Wieso bestrafte Gott mich mit so etwas?

"Erdem, können wir reden?"

Anstatt diesmal wieder an ihr vorbei zu gehen, blieb ich auf dem Gang stehen, blickte sie teilnahmslos, monoton an und antwortete: "Ja, bitte? Haben Sie noch eine Frage, zu dem was unser Chef Ihnen gesagt hat, Frau Gencel?"

"Nein..."

"Dann verfolgen Sie bitte Ihre Arbeit weiter. Schönen Tag noch."

Die restlichen drei Tage verliefen sehr stressig, da ich sehr viel Papierkram zu erledigen hatte und auch immer mal wieder die wichtigen Kunden besuchte. Da ich die Leitung für die Markttests hatte, erkundigte ich mich auch bei Ihnen wie die momentane Situation stand und gab diese Auskünfte Herrn Becker ab. Die verbleibende Zeit verbrachte ich mit meiner Familie. Nur weil ich wütend auf Mine war, hieß es nicht, dass ich meine Mitmenschen damit bestrafen musste.

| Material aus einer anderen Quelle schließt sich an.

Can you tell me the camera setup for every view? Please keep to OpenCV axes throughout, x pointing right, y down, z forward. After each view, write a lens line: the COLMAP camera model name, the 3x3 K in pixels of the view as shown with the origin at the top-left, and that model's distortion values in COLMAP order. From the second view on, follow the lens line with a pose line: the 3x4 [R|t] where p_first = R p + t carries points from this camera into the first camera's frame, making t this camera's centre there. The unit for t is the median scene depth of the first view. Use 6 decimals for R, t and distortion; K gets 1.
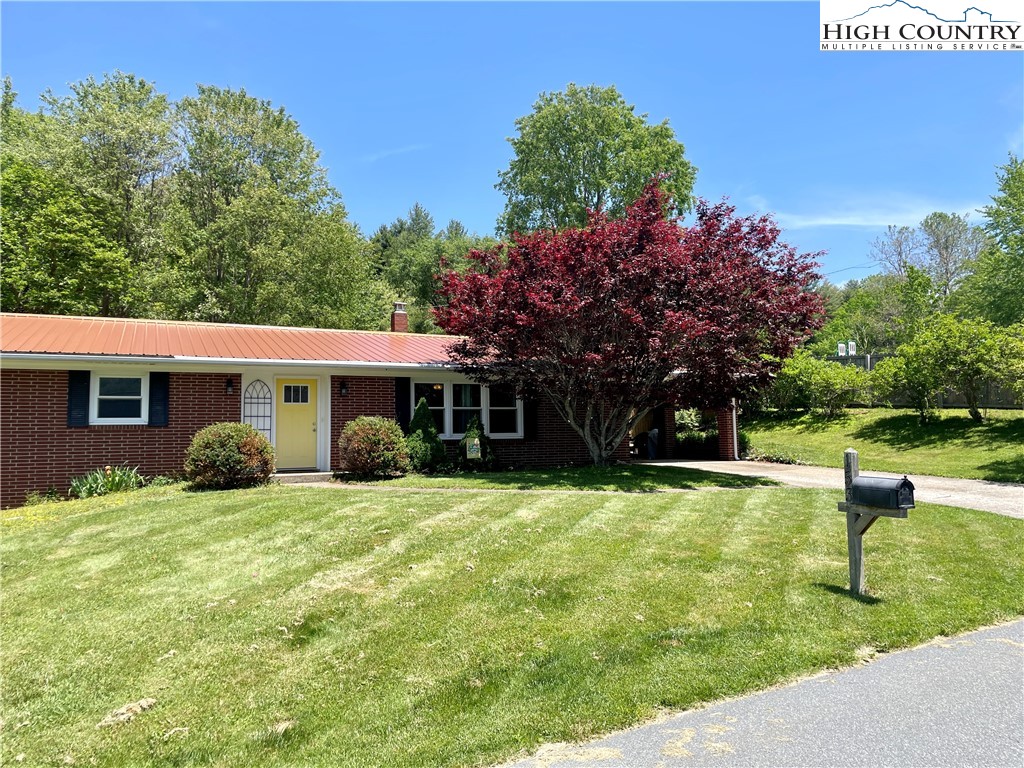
lens RADIAL K [[780.2, 0, 512.0], [0, 780.2, 384.0], [0, 0, 1]] dist [0.007700, 0.004156]
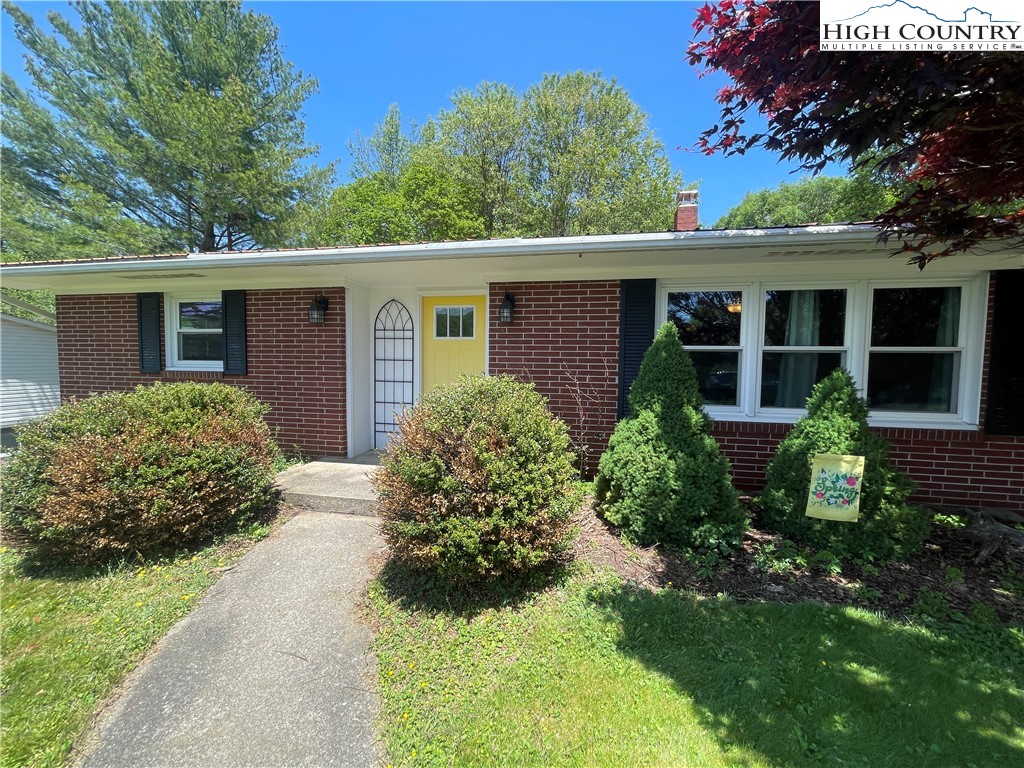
lens RADIAL K [[414.7, 0, 513.7], [0, 414.7, 383.9], [0, 0, 1]] dist [-0.000486, -0.000001]
pose [[0.809866, 0.061636, -0.583368, -0.041371], [0.019331, 0.991121, 0.131554, 0.013771], [0.586297, -0.117818, 0.801483, 0.572838]]
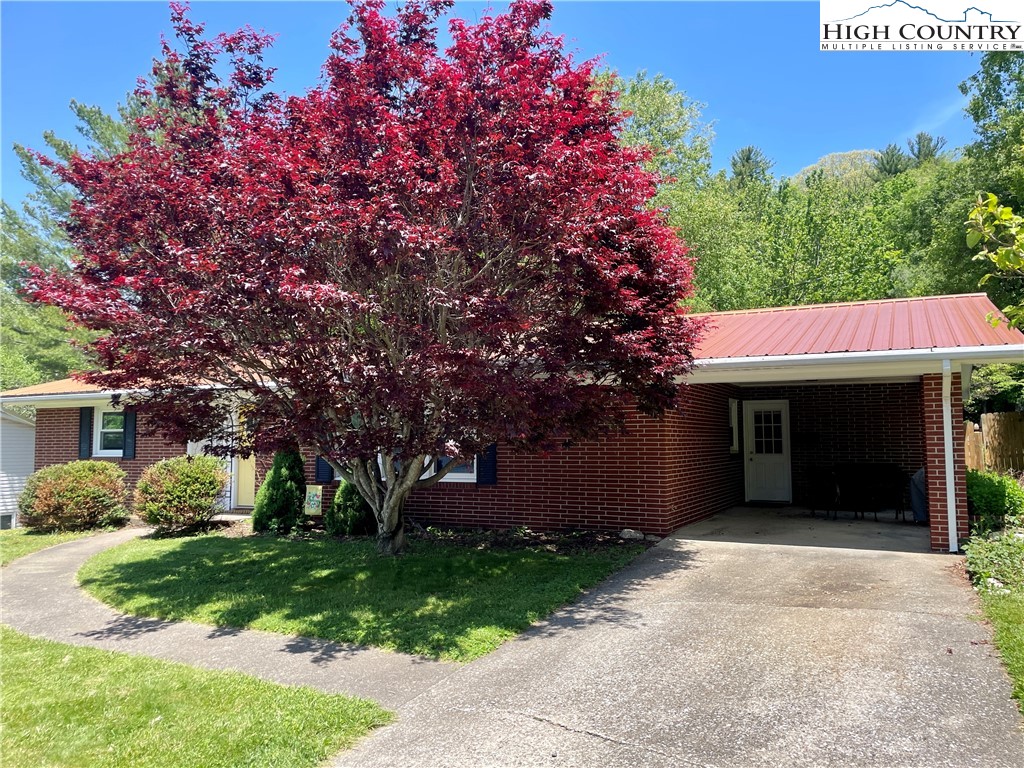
lens RADIAL K [[780.2, 0, 512.0], [0, 780.2, 384.0], [0, 0, 1]] dist [0.007700, 0.004156]
pose [[0.628067, -0.044736, -0.776872, 0.436598], [0.059001, 0.998210, -0.009782, -0.002207], [0.775919, -0.039693, 0.629583, 0.501857]]
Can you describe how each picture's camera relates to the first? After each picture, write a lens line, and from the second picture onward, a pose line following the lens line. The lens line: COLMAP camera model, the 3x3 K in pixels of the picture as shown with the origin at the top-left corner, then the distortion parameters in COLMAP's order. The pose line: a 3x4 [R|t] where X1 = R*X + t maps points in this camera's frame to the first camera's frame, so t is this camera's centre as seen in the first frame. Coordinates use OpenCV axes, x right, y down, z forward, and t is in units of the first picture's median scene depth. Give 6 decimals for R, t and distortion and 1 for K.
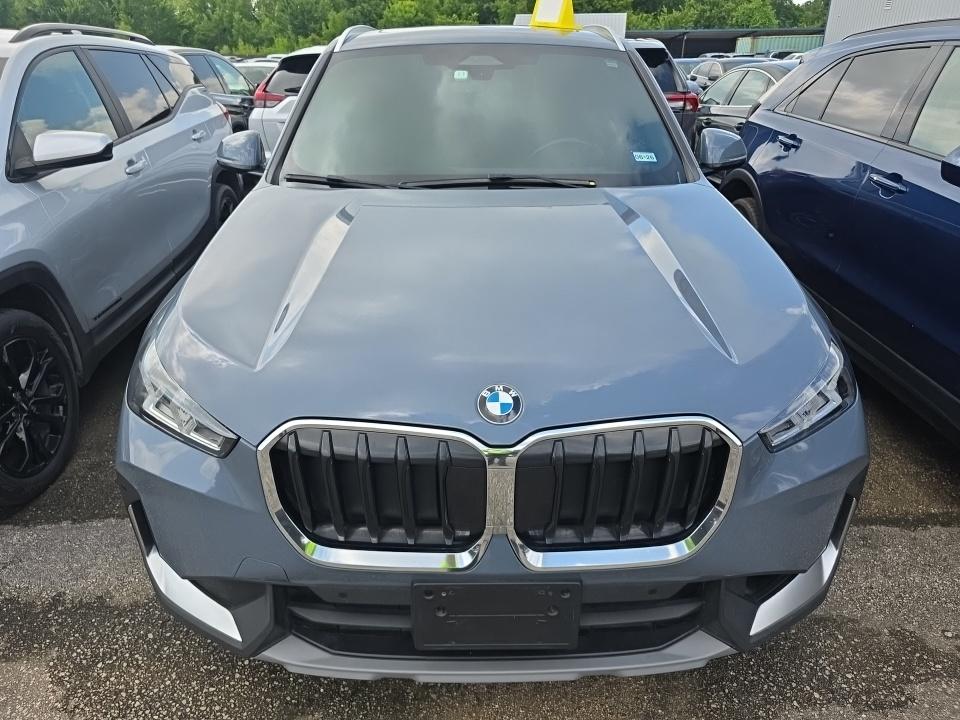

Nun standen wir im Flughafen, gaben unsere kleinen Koffer ab und liefen weiter zu unserem Gate, nachdem wir die ganzen Kontrollen überstanden hatten. Während wir dort warteten, bemerkte ich wie Mine mich die ganze Zeit anstarrte. Allerdings sagte sie nichts und ich genauso wenig.